Qualcomm cut its full-year earnings estimate because of the fine, which it said would cost it about 58 cents per share, but it raised the lower end of its revenue forecast slightly.
Investors welcomed the end of the drawn-out investigation, sending Qualcomm’s shares up 1.6 percent to $68.18 in after-hours trading.
“It removes a significant source of uncertainly from our business and really positions our licensing group to really participate in the full growth of the wireless market in China,” Qualcomm Chief Executive Officer Steve Mollenkopf told Reuters in a phone interview. “It’s something we’re happy is over.”
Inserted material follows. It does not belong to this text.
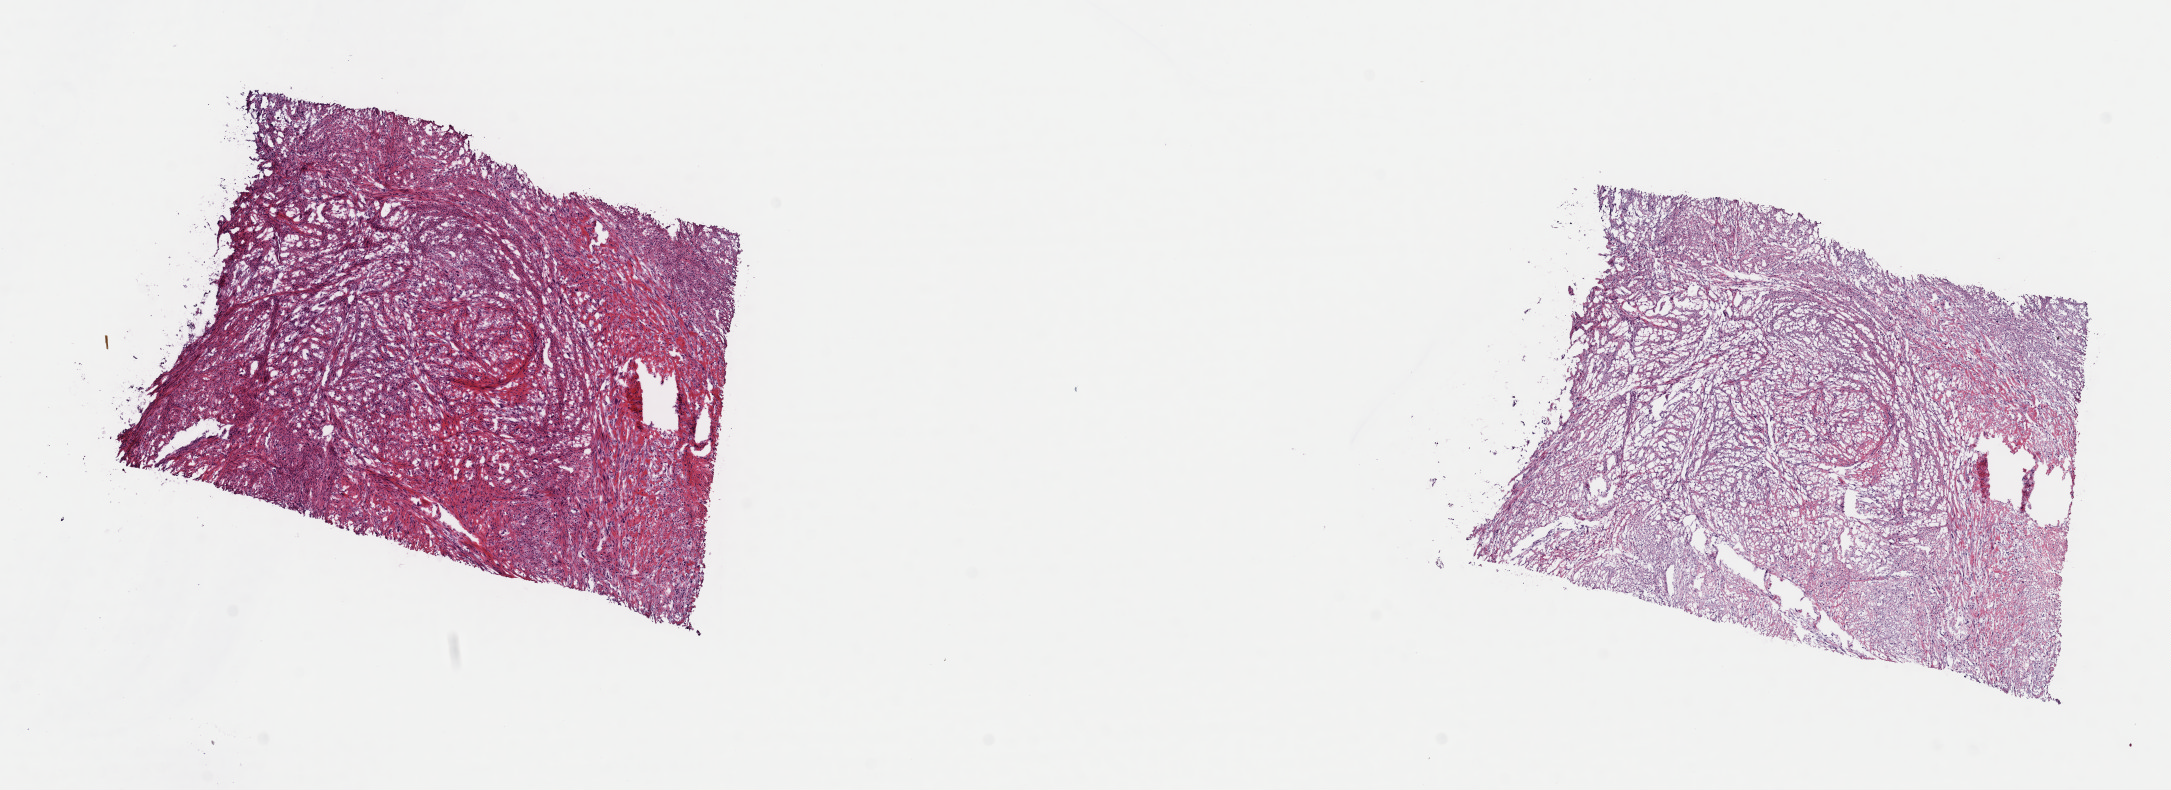
Digitized H&E-stained tissue section (whole slide) — shown as a low-resolution overview of the whole scanned area (about 17.2 x 6.2 mm, slide scanned at 40x), frozen section from the top of the tissue portion, retroperitoneum and peritoneum, primary tumour sample. Male patient; age at initial diagnosis 34 years.
Pathologic diagnosis: Dedifferentiated liposarcoma (retroperitoneum).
Discussions in Beijing over one of the most contentious cases under China’s 2008 anti-monopoly law had intensified in recent weeks, culminating in meetings between Qualcomm senior executives and National Development and Reform Commission officials on Friday.
Under the terms of the agreement, Qualcomm will not dispute China’s finding that it violated the country’s anti-monopoly law, and it will offer licenses to its current 3G and 4G essential Chinese patents – widely used by Chinese device makers – separately from other patents.
As a result of the fine, Qualcomm said it now expects full-year earnings per share of between $3.56 and $3.76 for fiscal 2015, compared with its prior forecast of $4.04 to $4.34.
It raised its fiscal 2015 revenue forecast to a range of $26.3 billion to $28 billion, slightly raising the lower end of its last forecast of $26 billion to $28 billion.
Excluding the cost of the fine and other one-time items, Qualcomm forecast earnings of $4.85 to $5.05 per share, raising the lower end of its previous forecast of $4.75 to $5.05. On that basis, analysts had expected $4.96 per share, on average, according to Thomson Reuters I/B/E/S.